:: WORK ORDER 1 ::
Substitute "category" for "label" in the records, rewriting only those from the line with "What is the difference" up to and including the line with "Trojanová Vendula", and omit the pictures.

:: SOURCE PASSAGE ::
We follow a prominent family, the Péricands; a famous writer and his partner; a working class couple; a collector of antiques; and a few other well fleshed out characters, as they deal with panic and desperation when fleeing from one place to the other. Their lives occasionally intersect in the madness. Even in this dog-eat-dog world we see moments of collaboration and cooperation. Kindness shows up in the unlikeliest of places.

Némirovsky’s prose is unsparing as she provides a searing indictment of class inequities. This anger spills out on occasion,

"But why are we always the ones who have to suffer?” she cried out in indignation. “Us and people like us? Ordinary people, the lower middle classes. If war is declared or the franc devalues, if there’s unemployment or a revolution, or any sort of crisis, the others manage to get through all right. We’re always the ones who are trampled! Why? What did we do? We’re paying for everybody else’s mistakes. Of course they’re not afraid of us. The workers fight back, the rich are powerful. We’re just sheep to the slaughter. I want to know why? What’s happening? I don’t understand. You’re a man, you should understand,” she said angrily to Maurice, no longer knowing whom to blame for the disaster they were facing. “Who’s wrong? Who’s right? Why Corbin? Why Jean-Marie? Why us?”

Ultimately their escape is futile – the Germans are victorious and take over large parts of France. Storm in June ends here and we segue to occupation, which forms the second part of the novel, Dolce.

If the first part was urban in its scope and concerns, Dolce is all about pastoral life. We shift to a village far removed from the cities. Némirovsky herself was situated in a village when she fled Paris and one wonders how much of the content derives from her experience there.

With German occupation, invading troops were billeted with local families. This meant the presence of a German soldier living in a house with no men, for most French men were prisoners of war or killed in battle. The uncomfortableness of this situation is clear – the women of the household had to tolerate the presence of a person whose country was responsible for incarcerating or killing their husbands and sons. The Germans were their overlords, and the women were helpless. How they reacted and dealt with this intrusive occupation is an important theme of the book.

:: RECORDS FOR THE EXERCISE ::

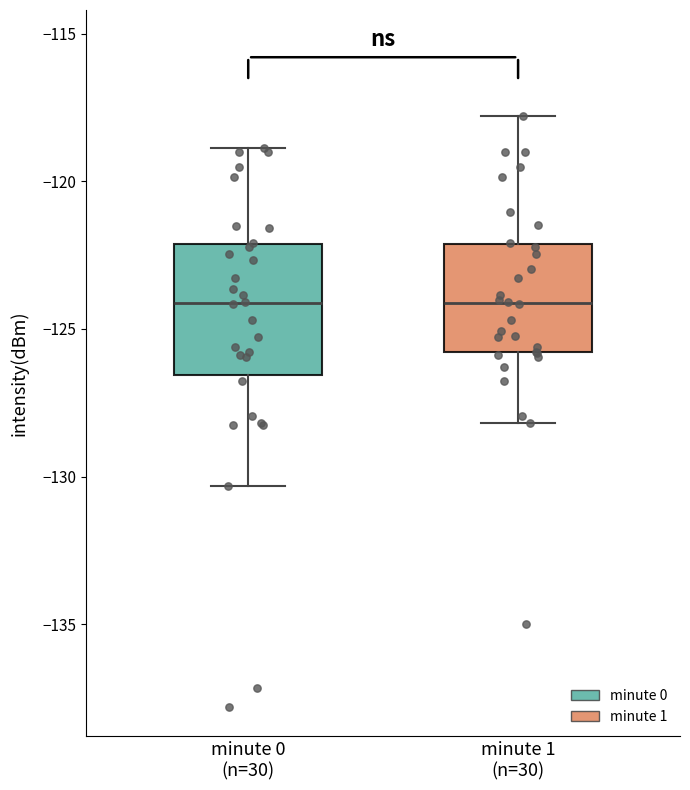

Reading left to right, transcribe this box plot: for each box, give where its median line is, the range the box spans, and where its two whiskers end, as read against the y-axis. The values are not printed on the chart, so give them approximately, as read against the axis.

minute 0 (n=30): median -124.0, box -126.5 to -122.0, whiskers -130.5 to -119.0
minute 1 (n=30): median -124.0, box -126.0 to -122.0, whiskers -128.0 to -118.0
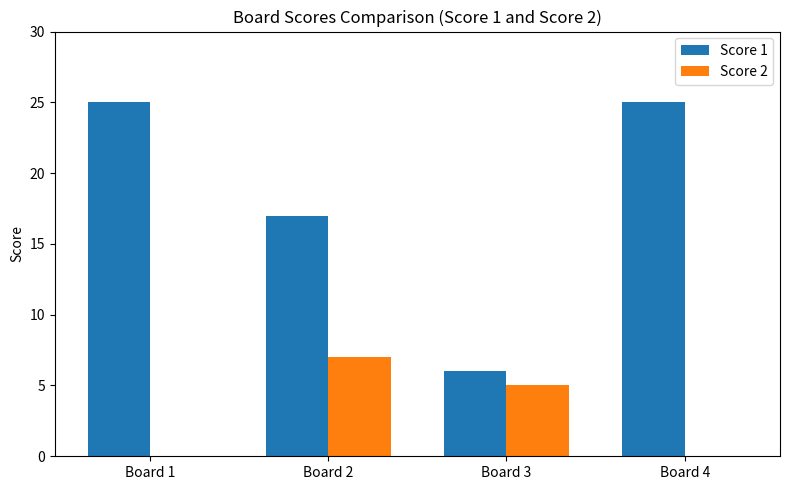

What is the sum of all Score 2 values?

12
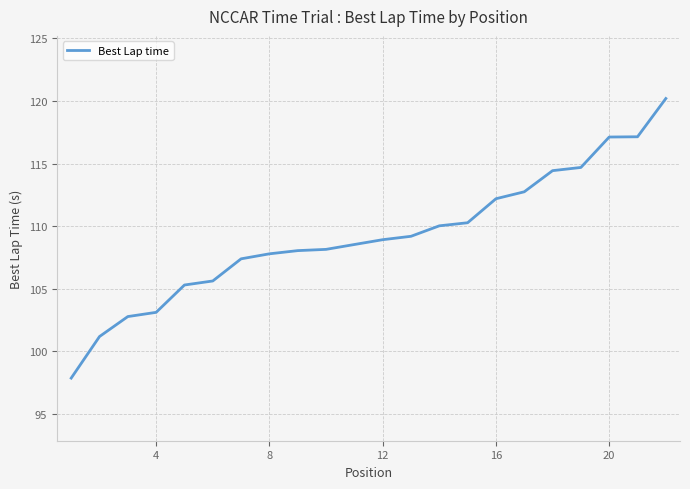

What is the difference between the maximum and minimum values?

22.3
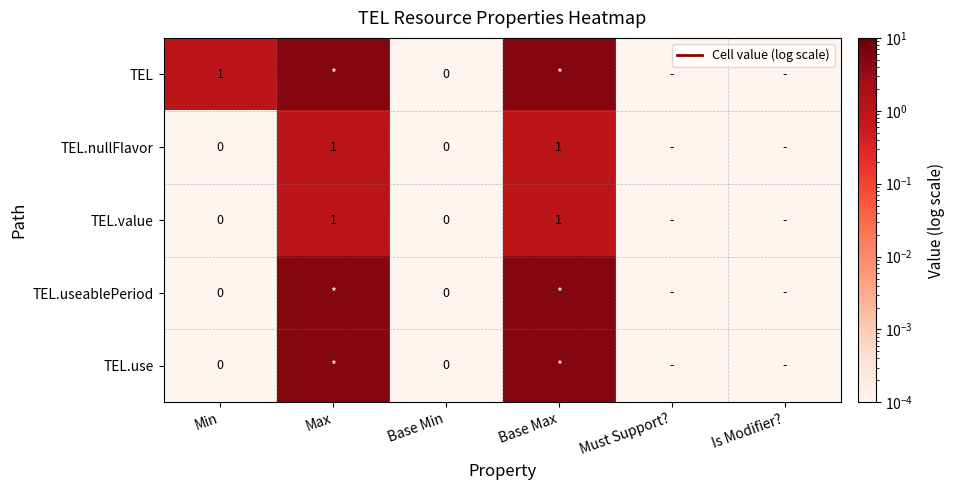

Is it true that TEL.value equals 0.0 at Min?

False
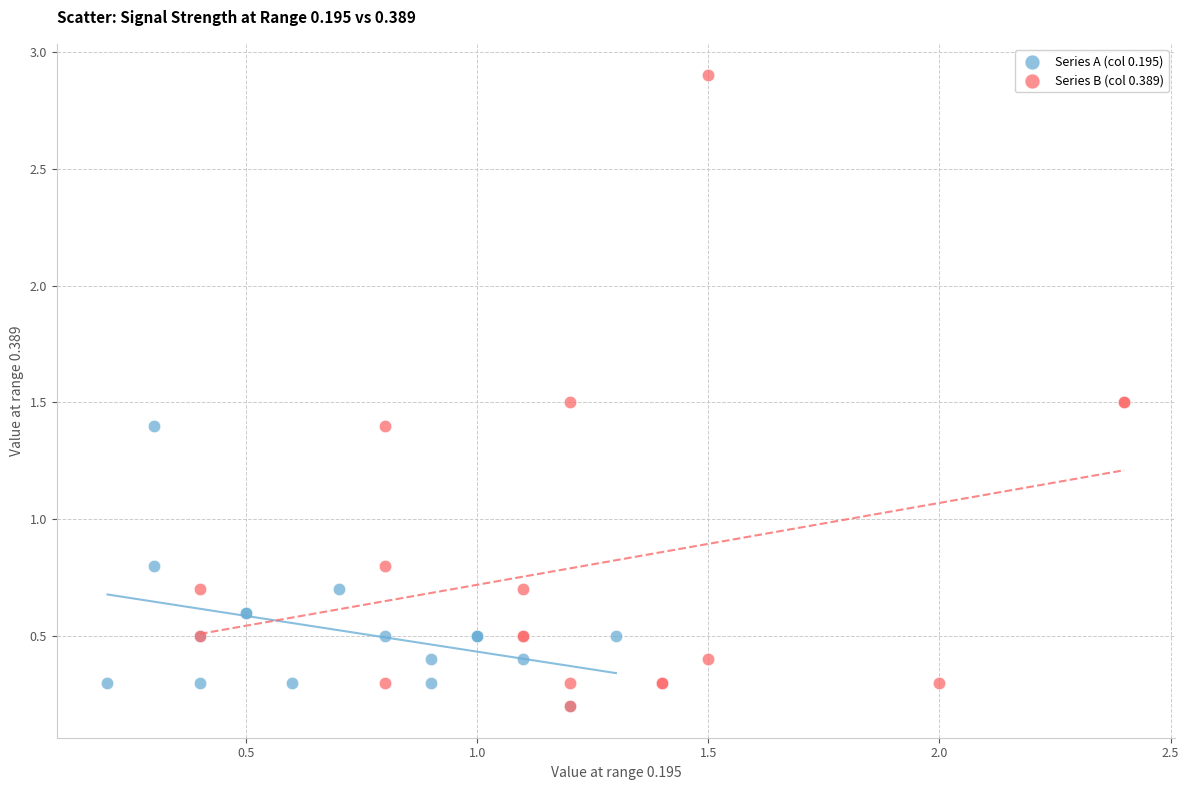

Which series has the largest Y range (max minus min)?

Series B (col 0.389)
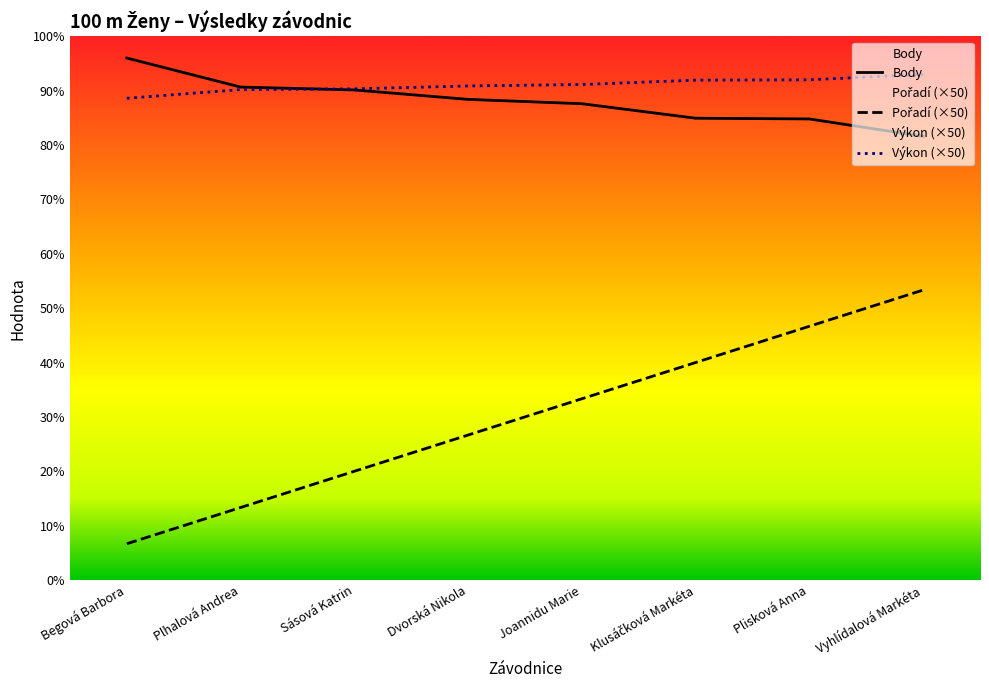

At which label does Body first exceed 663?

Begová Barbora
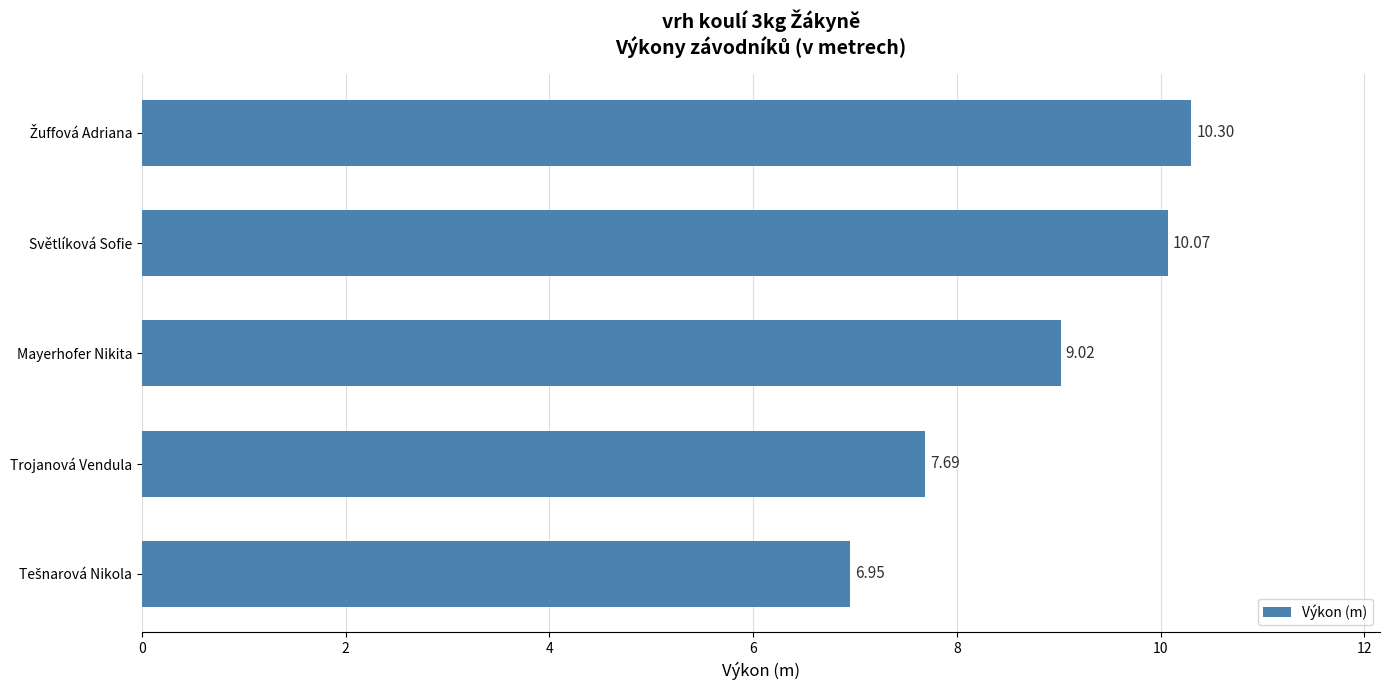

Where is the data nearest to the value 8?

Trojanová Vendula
==
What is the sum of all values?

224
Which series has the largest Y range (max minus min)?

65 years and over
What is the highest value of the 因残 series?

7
--
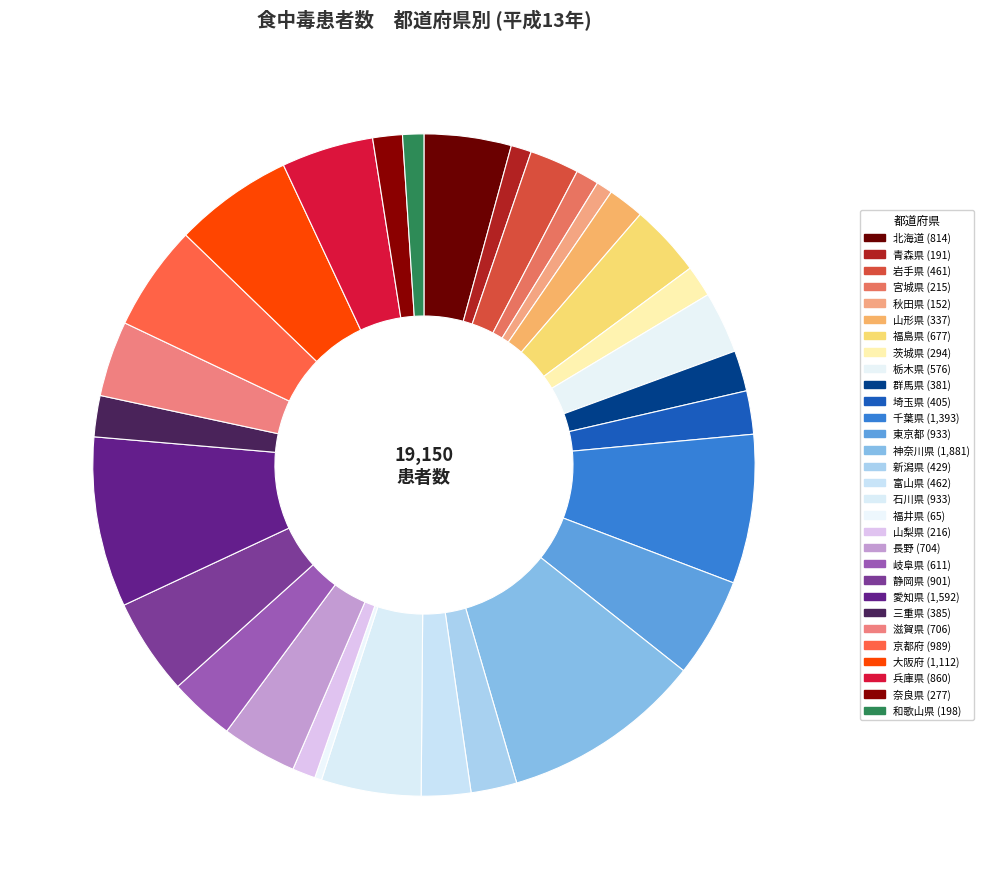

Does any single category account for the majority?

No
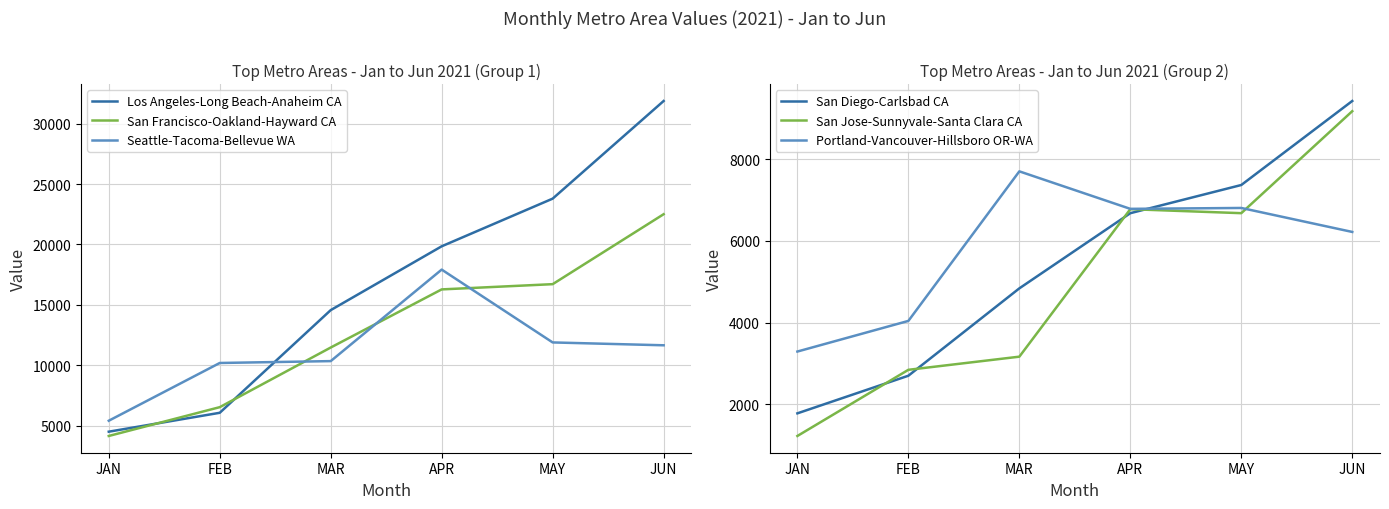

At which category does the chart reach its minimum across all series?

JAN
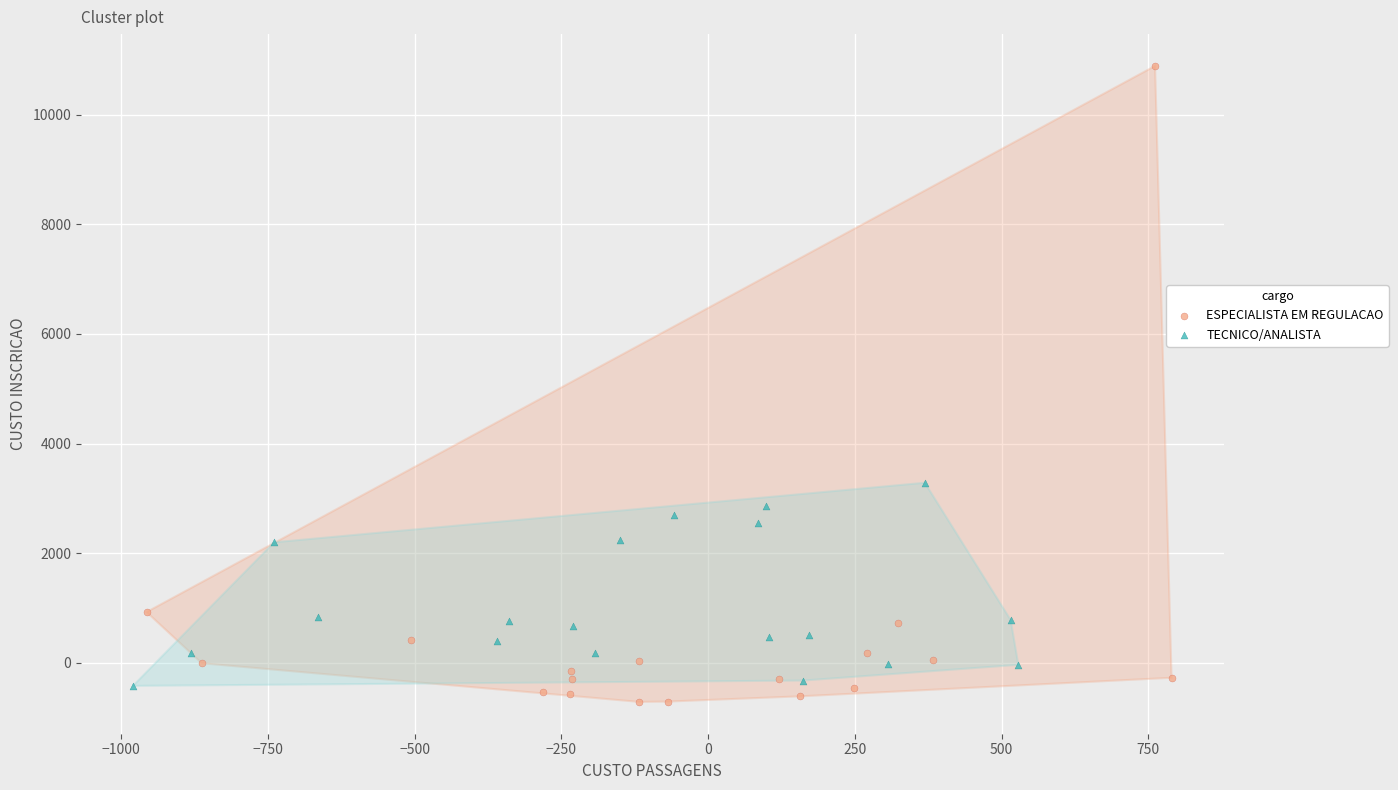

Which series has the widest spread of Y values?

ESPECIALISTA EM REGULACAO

:: WORK ORDER 2 ::
Proceed with the review of Némirovsky's novel, picking up right after its final sentence.

:: TASK ANSWER 1 ::
What is the difference between the maximum and minimum values?

22.3

Is it true that TEL.value equals 0.0 at Min?

False

Which series has the largest Y range (max minus min)?

Series B (col 0.389)

At which category does Body first exceed 663?

Begová Barbora

Where is the data nearest to the value 8?

Trojanová Vendula

:: TASK ANSWER 2 ::
But what strikes the reader is Irène’s ability to get into the minds of the conquerors. Némirovsky’s lens is one of incredible humanity. She manages to make the occupants somewhat human and allows the reader to imagine their thoughts. This is remarkable. We follow, in particular, the strained relationship between Lucile Angellier and Bruno von Falk, the former being the daughter-in-law of a prominent land-owner in the village, the latter an officer, a Nazi.

It’s a truism that people are complicated, multifaceted, contradictory, surprising, but it takes the advent of war or other momentous events to be able to see it. It is the most fascinating and the most dreadful of spectacles, she continued thinking, the most dreadful because it’s so real; you can never pride yourself on truly knowing the sea unless you’ve seen it both calm and in a storm. Only the person who has observed men and women at times like this, she thought, can be said to know them. And to know themselves.

The book raises uncomfortable questions about the compromises individuals made to survive. Even here, the privileges that the aristocrats have over the farmers and working classes are glaring.

In the end, one cannot help but feel a great deal of regret in not seeing this novel attain completion. The story ends on an exciting turn and sets up what would have been the intertwining of the urban and the pastoral. We can only wonder at what could’ve been.